A letter to Yauhen Vaskovich with rules of distance learning at the European Humanities University (EHU) didn't pass prison censorship.

The political prisoner earlier wrote to his friends he was thinking about a distance learning programme at EHU, the press service of the Belarusian Association of Journalists (BAJ) reports.

The reply from the university contained a hand-written letter and a few pages of printed text with the rules of admission and studies at the university: tuition fees, registration procedure, admission, attestation, etc.

The taped envelope was returned with the mark “Not allowed. See inside”.

There was a page with extracts from postal rules, the Criminal Procedure Code and prison rules inside the envelope.

According to prison rules, “inmates can be allowed to receive parcels with literature no more than 2 times a year”.

“Under the rules, all ordinary and registered letters with forbidden enclosures (newspapers, magazines, fiction and other literature, CDs, pens, batteries, albums, air refresheners, printed webpages, etc) shall be sent back to the sender at his or her cost,” a censor wrote.

Lawyer Andrei Bastunets, the BAJ head, thinks the “information letter” does not only give a loose definition of laws but also distorts them and bears no relation to the issue.

“Firstly, it wasn't a parcel with literature. It was an ordinary letter. The link to paragraph 129 of the prison rules looks strange. According to section 7 of the postal rules, which gives a list of items permitted for sending, the censor disrupts the citation. Paragraph 43 does not end with the words 'postcards'. It continues as follows: 'printed advertising and information materials, schemes, etc.' The same is said in the Criminal Procedure Code, which is also mentioned in the letter.

The items banned for sending by mail include, according to paragraph 9 of the rules, 'printed and audiovisual materials, other information media containing the information that can inflict damage to political and economic interests of the Republic of Belarus, its state security, health and morality of citizens,' not the items mentioned in the censor's letter. We know that all letters in prisons are censored, and we don't know why the censor didn't pass information about distance learning at EHU,” Andrei Bastunets says.
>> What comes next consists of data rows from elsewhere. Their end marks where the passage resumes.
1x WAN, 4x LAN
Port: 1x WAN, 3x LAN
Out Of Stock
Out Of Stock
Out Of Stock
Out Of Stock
Lawyer Aleh Aheyeu says the ban on this type of information violates the prisoner's rights and doesn't meet the purposes of punishment, namely resocialization of inmates.

Yauhen Vaskovich was tried together with Artsiom Prakapenka and Pavel Syramolatau. He was sentenced to 7 years of imprisonment for an attempt to set the doors of the KGB office in Babruisk on fire. He was thrown into a punishment cell many times. He was later transferred to a stricter prison in Mahilou as a “persistent violator of prison rules”.